Humor

How to Create “Atmosphere” Around a Back-lit Tree

11.30.11 | Comment Below

I like to peruse the galleries and postings of several Internet forums to admire photographs, see how other photographers approach a subject, and gain general knowledge of techniques as well as inspiration when going out on my own.

Yesterday I came across an original and truly unique way to create “atmosphere” when photographing a back-lit tree. Often we rely on lingering fog or heavy morning mist to provide something that sunlight will hit to produce the ethereal look we’re after. But what is a photographer to do if there is no fog, if the humidity is low, or if there simply is nothing in the atmosphere to reflect sunlight?

One ingenious photographer found a novel solution. Get a battery-powered leaf blower and the largest sack of flour you can carry, go behind the tree you want to envelop in dazzling sun beams, and use the leaf blower to spray the flour as high as possible to create a “flour fog” around the tree. This will definitely give the sunlight something to strike in the atmosphere, and when you quickly run around to the other side of the tree where you had previously set up your camera (flour is denser than mist, so you have to work relatively fast), the tree will be surrounded by an atmosphere like nothing you’ve seen before.

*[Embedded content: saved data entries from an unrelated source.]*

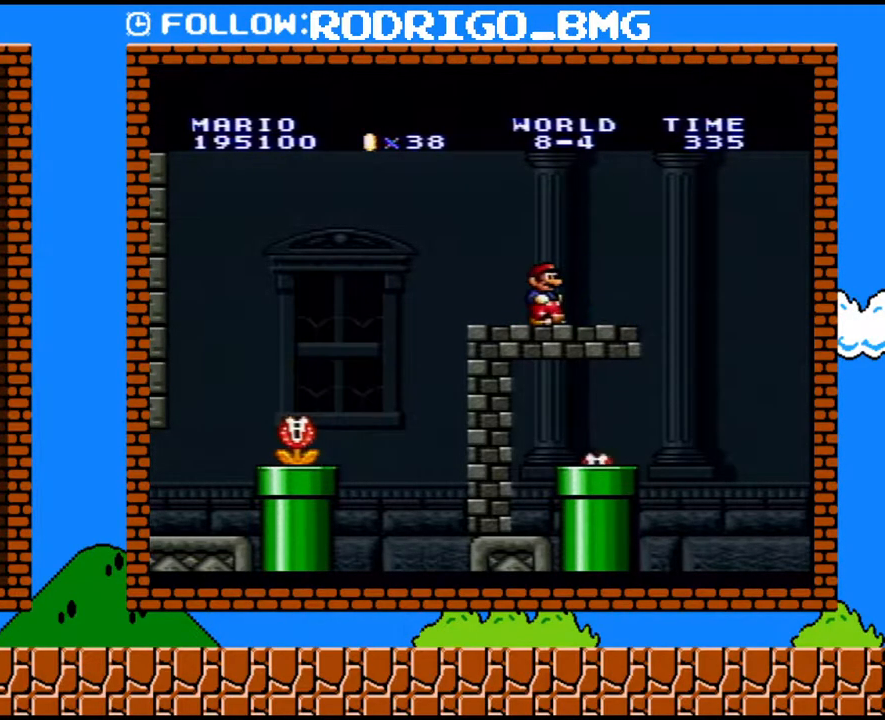
{"buttons": [], "events": [[350, "DPAD_RIGHT", "up"]]}
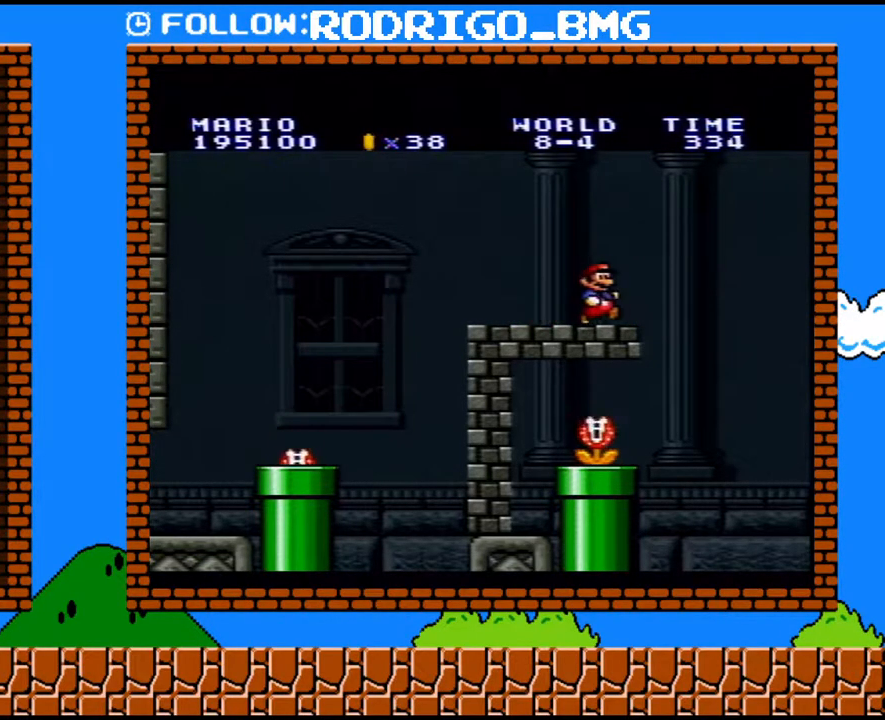
{"buttons": ["B", "Y", "DPAD_DOWN"], "events": [[167, "DPAD_RIGHT", "down"], [350, "DPAD_RIGHT", "up"], [383, "DPAD_DOWN", "down"], [417, "Y", "down"], [433, "B", "down"]]}
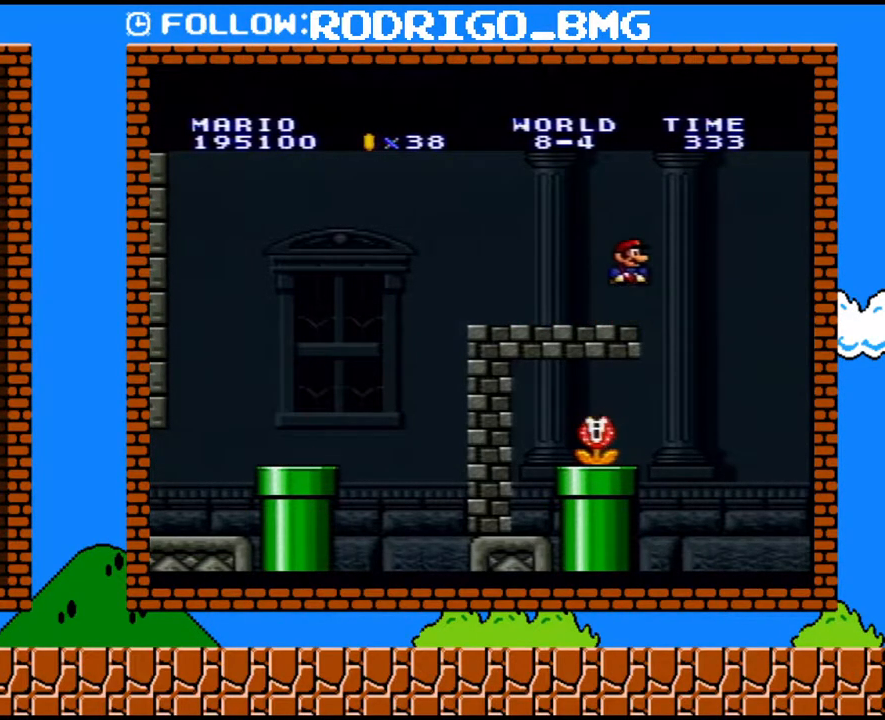
{"buttons": ["Y"], "events": [[100, "DPAD_DOWN", "up"], [250, "DPAD_RIGHT", "down"], [450, "B", "up"], [467, "DPAD_RIGHT", "up"]]}
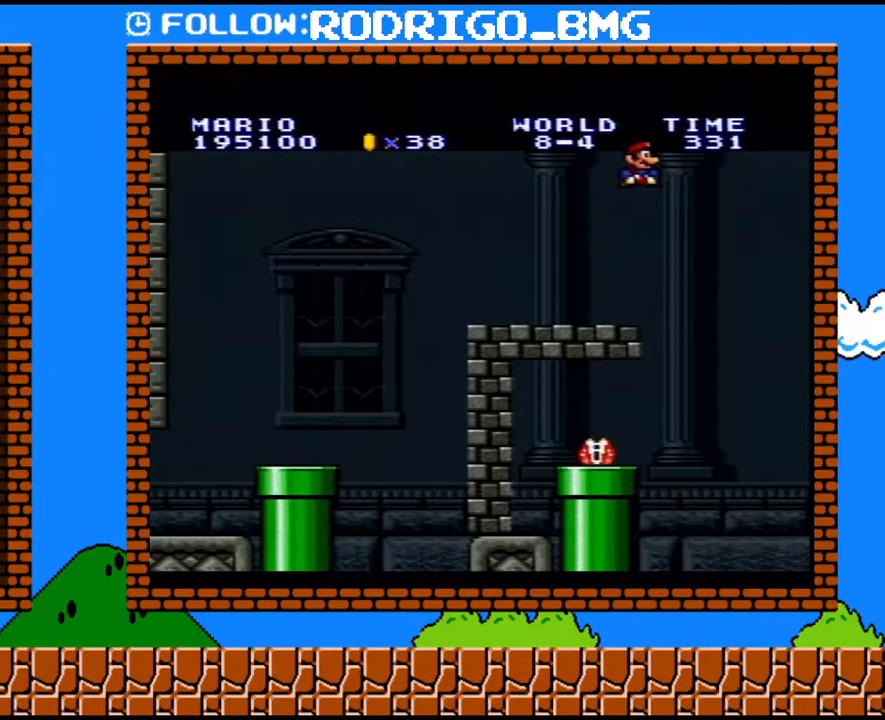
{"buttons": ["Y", "DPAD_LEFT"], "events": [[33, "DPAD_LEFT", "down"]]}
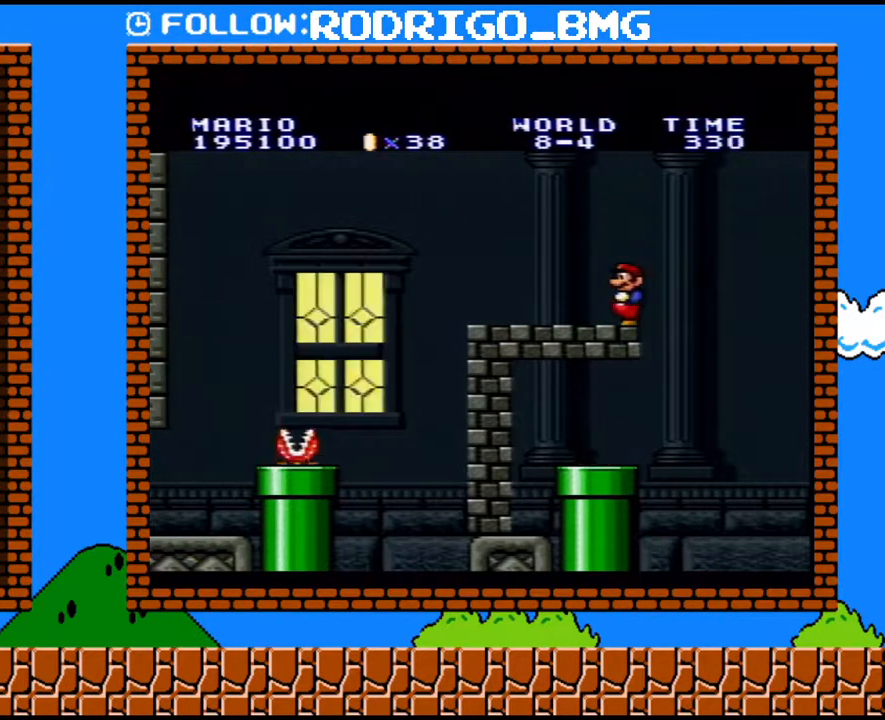
{"buttons": ["DPAD_LEFT"], "events": [[67, "DPAD_LEFT", "up"], [100, "Y", "up"], [133, "DPAD_RIGHT", "down"], [183, "DPAD_RIGHT", "up"], [317, "DPAD_LEFT", "down"]]}
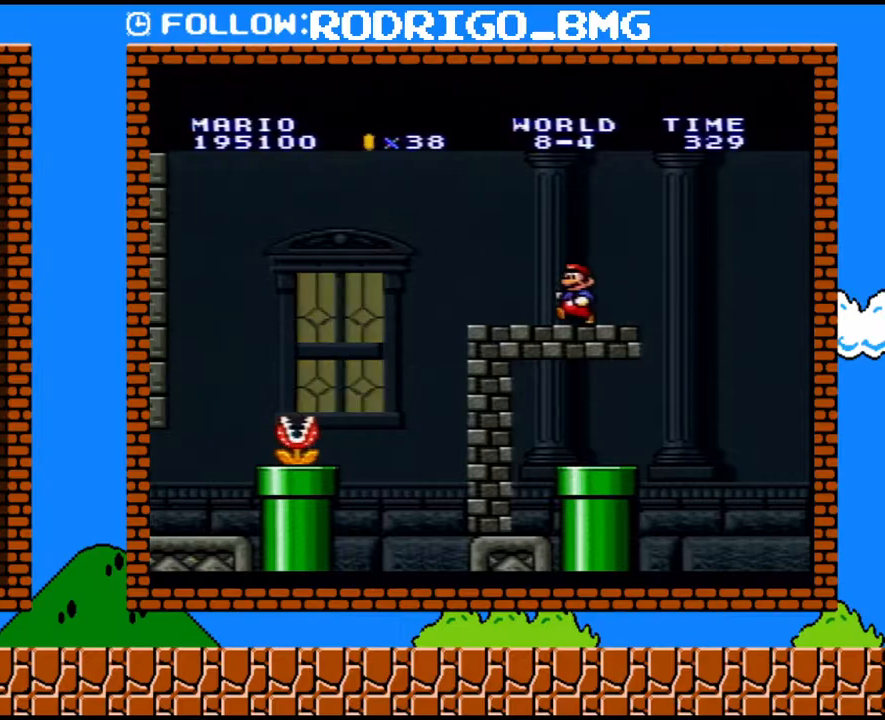
{"buttons": ["DPAD_RIGHT"], "events": [[100, "DPAD_LEFT", "up"], [350, "DPAD_RIGHT", "down"]]}
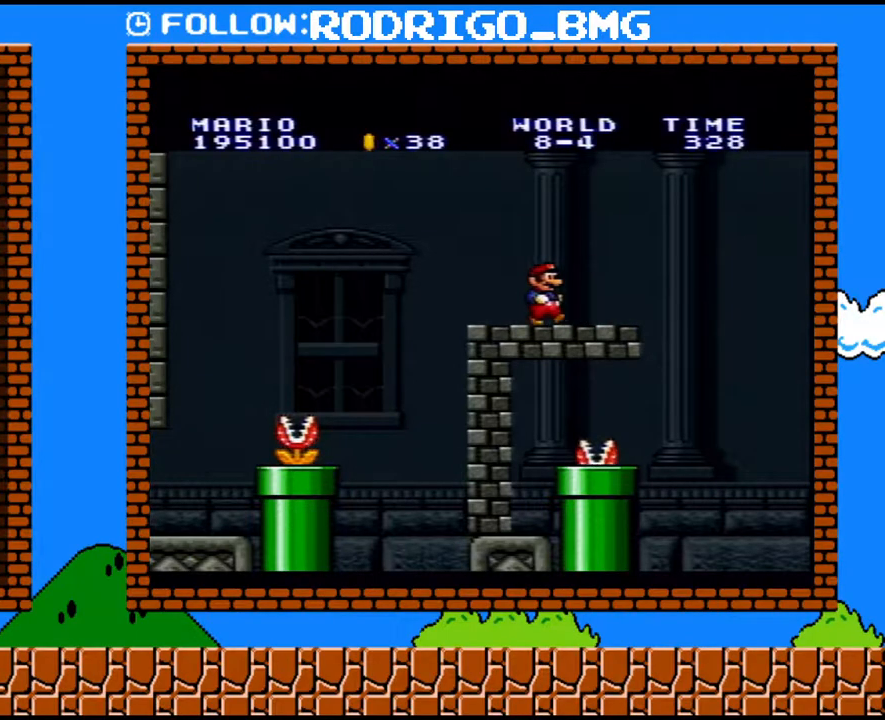
{"buttons": ["DPAD_RIGHT"], "events": [[283, "DPAD_RIGHT", "up"], [450, "DPAD_RIGHT", "down"]]}
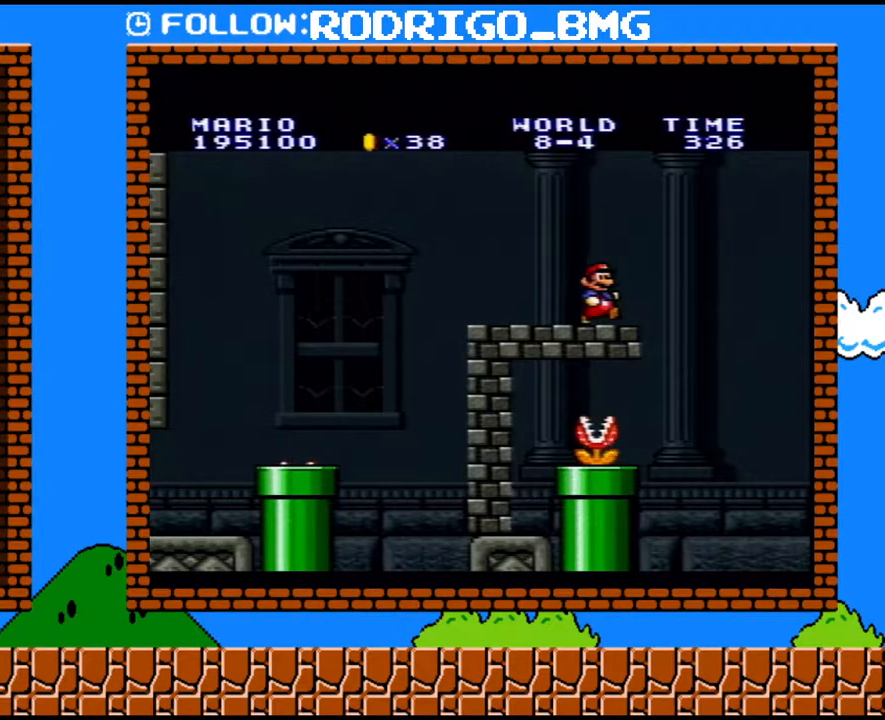
{"buttons": ["B", "Y", "DPAD_DOWN", "DPAD_RIGHT"], "events": [[133, "DPAD_RIGHT", "up"], [317, "DPAD_DOWN", "down"], [350, "Y", "down"], [383, "B", "down"], [500, "DPAD_RIGHT", "down"]]}
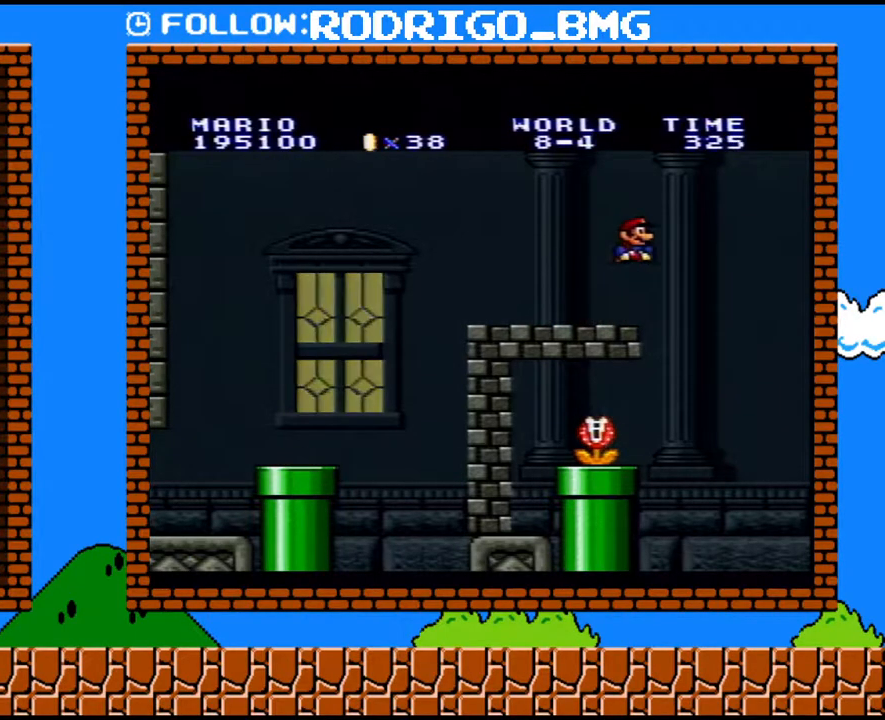
{"buttons": ["Y", "DPAD_LEFT"], "events": [[67, "DPAD_DOWN", "up"], [200, "DPAD_RIGHT", "up"], [217, "B", "up"], [417, "DPAD_LEFT", "down"]]}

If the settling flour starts to coat some of the adjacent plants and create a white film, a backpack sprayer filled with water can quickly clean the plants sufficiently to remove the “snow in summer” effects caused by the flour.

This technique is best applied on a calm day. Whether you want to try this in a national or local park or other location where numbers of people pass by is debatable. It has not yet been proven, but I strongly suspect that park administrators will be less impressed with your ingenuity than with the mess that it will cause. You could try arguing that flour is a food source for little critters, but most places frown on visitors feeding the wildlife.

Still, for sheer originality, you’ve got to hand it to the photographer who first thought “What if…” when walking down the aisle of a grocery store.